While classic models of animal decision-making assume that individuals objectively assess the absolute value of options, decades of research have shown that rewards are often evaluated relative to prior experience, creating ‘contrast effects’. Contrast effects are often assumed to be purely sensory, yet consumer psychology tells us that label-based expectations can affect value perception. However, this has rarely been tested in non-model systems. Bumblebees forage on a variety of flower types that vary in their signals and rewards and show clear contrast effects when rewards are lower than their immediate previous experience. Here we manipulated bees’ expectations of a stimulus’ quality, before downshifting the reward to induce incentive contrast. We found that contrast effects were not solely driven by prior experience with a better reward, but also influenced by experience with associated stimuli. Bees were faster to accept the lower-quality reward when it was paired with a novel rather than a familiar stimulus. We then explored the boundaries of these label-based expectations by testing bees along a stimulus gradient and found that expectations generalized to similar stimuli. Such reference-dependent evaluations may play an important role in bees’ foraging choices, with the potential to impact floral evolution and plant community dynamics.

Data collection:

Data were collected between November 2020 to May 2022 at the University of Texas at Austin.
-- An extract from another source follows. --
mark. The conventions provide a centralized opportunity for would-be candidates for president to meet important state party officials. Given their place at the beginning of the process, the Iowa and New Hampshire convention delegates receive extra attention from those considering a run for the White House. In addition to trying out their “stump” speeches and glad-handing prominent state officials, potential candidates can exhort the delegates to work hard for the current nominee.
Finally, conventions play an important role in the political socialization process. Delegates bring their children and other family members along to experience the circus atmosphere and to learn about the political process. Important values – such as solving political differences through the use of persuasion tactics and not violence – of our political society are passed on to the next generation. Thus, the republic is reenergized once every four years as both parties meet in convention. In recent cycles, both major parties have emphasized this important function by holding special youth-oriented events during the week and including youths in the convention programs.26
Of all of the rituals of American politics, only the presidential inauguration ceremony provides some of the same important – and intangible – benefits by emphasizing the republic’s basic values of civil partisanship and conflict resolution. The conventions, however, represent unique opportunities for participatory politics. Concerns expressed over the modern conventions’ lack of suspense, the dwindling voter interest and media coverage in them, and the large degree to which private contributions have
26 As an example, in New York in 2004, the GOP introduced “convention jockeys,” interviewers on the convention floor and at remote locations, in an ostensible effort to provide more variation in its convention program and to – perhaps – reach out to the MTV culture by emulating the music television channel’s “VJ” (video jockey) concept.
Experiments were conducted by CTH.

Experiment 1:

We used worker bumblebees Bombus impatiens from commercially-reared colonies (n=3) (Koppert, USA). We used 20 bees per treatment (10 for each colour combination), with treatments equally represented across colonies (Table S2). Individuals were trained to a colour (blue or yellow) paired with a high-quality reward (8ml of 50% w/w sucrose) over three consecutive trials spaced 5 minutes apart. Within each trial, individuals visited ~10 rewarding flowers and consumed all rewards; the number of flowers visited did not differ across treatments (for additional information see Supplementary Material). Following these three training trials, bees were presented with a lower quality reward in a ‘test’ trial (8ml of 30% w/w sucrose) paired with either the familiar or a novel colour (Figure 1a). Our experimental nectar concentrations were designed to match natural variation found in bumblebee-visited flowers [33]. In the test trial, we recorded bees’ responses to downshifted rewards over their first 20 visits to flowers. We chose 20 successive visits based on our expectation that bees would change their acceptance of the downshifted reward over this timescale. Acceptance was measured as bees consuming the solution, while rejection was characterized by bees probing the solution and exiting without imbibing (video S1).

Experiment 2:

To determine how similar stimuli needed to be to bear the cost of higher expectations, we tested bees using a range of colour stimuli. Individuals (n= 85 from 5 colonies; Table S1) were trained to a blue stimulus paired with a high-quality reward across three training trials (Figure 1b). We then presented individuals with one of five possible colours. Four of these stimuli ranged from blue to green and were increasingly different from the originally-trained colour whilst still being discriminable to foragers [34] (chromatic contrasts calculated in the bee colour space model [35,36]; Table S1). The fifth colour was yellow, serving as a ‘novel’ stimulus as in Experiment 1. We used a slightly different blue stimulus in Experiment 2 than Experiment 1, while the yellow was the same across both experiments. Again, we measured individuals’ acceptance of the downshifted reward over their first 20 visits.

Data analysis

We used generalized linear models (GLMs) and linear mixed-effect models (GLMMs) with the glm() and glmer() functions in the lme4 package. We first analysed the differences in initial acceptance of the downshifted reward in the first visits between treatments using binomial GLMs with ‘acceptance’ as the main response and ‘stimulus type’ as the explanatory variable. We also looked at acceptance over the first five visits using binomial GLMMs with the response variable ‘accept’ or ‘reject’, the explanatory variables ‘stimulus type’ (different for each experiment) and ‘visit number’ (continuous variable), and ‘bee’ and ‘colony’ as random factors. To determine whether the number of visits before acceptance differed across treatments, we carried out GLMs with a quasi-Poisson distribution using ‘number of visits until acceptance’ as the response variable and ‘stimulus type’ as the explanatory variable. Finally, to analyse acceptance across all 20 visits we ran binomial GLMMs with the response variable ‘accept’ or ‘reject’, the explanatory variables ‘stimulus type’ (different for each experiment) and ‘visit number’ (continuous variable), and ‘bee’ as a random factor. We also included ‘colony’ as a random factor in Experiment 2, but not Experiment 1 due to a singularity issue.